Irene Zin Mar Myint (, also spelt Irene Zin Ma Myint; born Zin Mar Myint; 29 August 1990) is a Burmese pop singer and best known for her Pop music. She gained recognition from competed in Melody World, a televised singing competition.

Early life and education
Irene was born on 29 August 1990 in Yangon, Myanmar to Burmese Jewish parents. Her mother and father was born in Yangon to Burmese-Jewish descent parents. She is the youngest daughter of four siblings, having three elder brothers, and one of her brothers, Leo Bo Bo is also a singer. She is a practicing Baptist. She attended the high school at BEHS 2 Sanchaung and graduated Eco from University of East Yangon in 2011.

Career
Irene started out on her music career in participated as a contestant in Melody World, a televised singing competition and gained recognition after competed, even she was not placed in the top 5. After she has competed in Melody World, she engaged in shooting commercial advertisements, stage performances, and many concerts at various locations throughout Myanmar.

(Data extracted from a collection)
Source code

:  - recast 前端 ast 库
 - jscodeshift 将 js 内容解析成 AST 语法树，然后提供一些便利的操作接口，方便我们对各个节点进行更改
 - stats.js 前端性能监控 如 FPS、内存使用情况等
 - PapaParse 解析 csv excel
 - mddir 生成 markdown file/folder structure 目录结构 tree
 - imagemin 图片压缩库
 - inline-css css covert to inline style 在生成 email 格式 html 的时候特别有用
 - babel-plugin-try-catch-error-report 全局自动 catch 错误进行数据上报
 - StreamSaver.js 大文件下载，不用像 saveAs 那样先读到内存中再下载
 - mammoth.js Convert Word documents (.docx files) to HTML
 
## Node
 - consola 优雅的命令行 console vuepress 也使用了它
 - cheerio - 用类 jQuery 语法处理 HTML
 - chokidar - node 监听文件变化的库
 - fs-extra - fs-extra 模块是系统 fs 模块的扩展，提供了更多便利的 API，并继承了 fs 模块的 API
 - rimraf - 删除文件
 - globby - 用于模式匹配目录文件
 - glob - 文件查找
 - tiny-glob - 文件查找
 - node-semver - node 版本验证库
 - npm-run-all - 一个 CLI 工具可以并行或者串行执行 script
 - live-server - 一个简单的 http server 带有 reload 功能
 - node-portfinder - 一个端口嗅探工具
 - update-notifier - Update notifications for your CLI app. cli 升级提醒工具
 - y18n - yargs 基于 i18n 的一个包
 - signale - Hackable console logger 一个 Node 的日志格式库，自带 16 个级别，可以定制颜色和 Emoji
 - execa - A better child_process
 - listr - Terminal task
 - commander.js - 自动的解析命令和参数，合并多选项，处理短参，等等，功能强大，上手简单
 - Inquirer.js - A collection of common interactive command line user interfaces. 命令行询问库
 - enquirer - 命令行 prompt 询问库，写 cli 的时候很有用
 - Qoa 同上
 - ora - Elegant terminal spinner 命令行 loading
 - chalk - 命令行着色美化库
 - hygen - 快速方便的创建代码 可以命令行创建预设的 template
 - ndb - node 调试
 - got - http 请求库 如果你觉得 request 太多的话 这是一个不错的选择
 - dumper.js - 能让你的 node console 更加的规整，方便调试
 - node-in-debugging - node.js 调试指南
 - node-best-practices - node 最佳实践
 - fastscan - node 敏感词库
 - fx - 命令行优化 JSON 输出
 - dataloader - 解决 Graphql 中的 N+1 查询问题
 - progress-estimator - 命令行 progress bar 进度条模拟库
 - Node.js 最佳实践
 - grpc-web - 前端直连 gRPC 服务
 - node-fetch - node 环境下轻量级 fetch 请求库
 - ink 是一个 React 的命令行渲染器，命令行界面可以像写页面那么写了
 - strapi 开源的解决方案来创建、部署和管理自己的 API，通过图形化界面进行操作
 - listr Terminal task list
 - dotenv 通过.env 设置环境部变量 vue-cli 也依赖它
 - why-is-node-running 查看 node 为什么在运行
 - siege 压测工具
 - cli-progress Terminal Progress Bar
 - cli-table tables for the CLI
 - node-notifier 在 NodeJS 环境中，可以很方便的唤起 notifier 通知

◆ **Your objective**: Using the text about Irene Zin Mar Myint, decide whether each statement agrees with it: (a) She has three elder brothers. (b) She placed in the top 5 of Melody World. (c) She finished her studies at the University of East Yangon in 2011.

◆ **Written solution**:
(a) Yes: "having three elder brothers"
(b) No: "even she was not placed in the top 5"
(c) Yes: "graduated Eco from University of East Yangon in 2011"